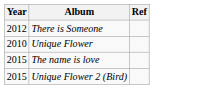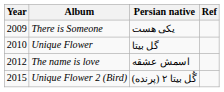+ column: Persian native | یکی هست | گل بیتا | اسمش عشقه | (گُل بیتا ۲ (پرنده
There is Someone | Year: 2012 -> 2009
The name is love | Year: 2015 -> 2012
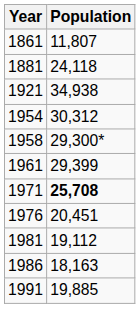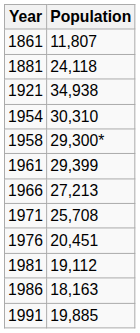1954 | Population: 30,312 -> 30,310
+ row: 1966 | 27,213
1971 | Population: bold -> normal
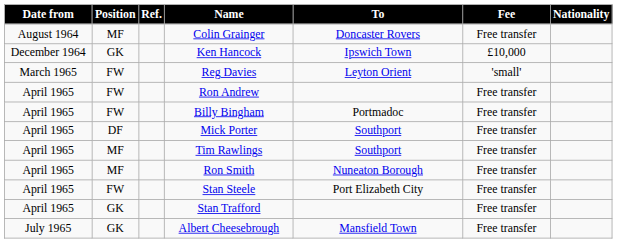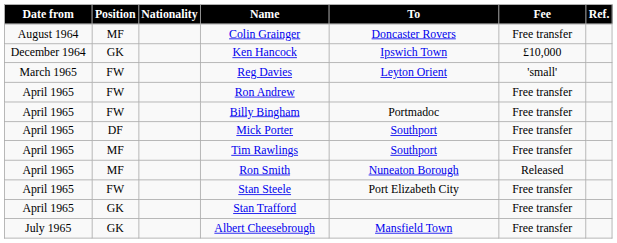columns swapped: Nationality <-> Ref.
Ron Smith | Fee: Free transfer -> Released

__What needs to be done__
Reproduce every line of the listing above word for word, omitting the pictures.

__Solution below__
+ column: Persian native | یکی هست | گل بیتا | اسمش عشقه | (گُل بیتا ۲ (پرنده
There is Someone | Year: 2012 -> 2009
The name is love | Year: 2015 -> 2012
1954 | Population: 30,312 -> 30,310
+ row: 1966 | 27,213
1971 | Population: bold -> normal
columns swapped: Nationality <-> Ref.
Ron Smith | Fee: Free transfer -> Released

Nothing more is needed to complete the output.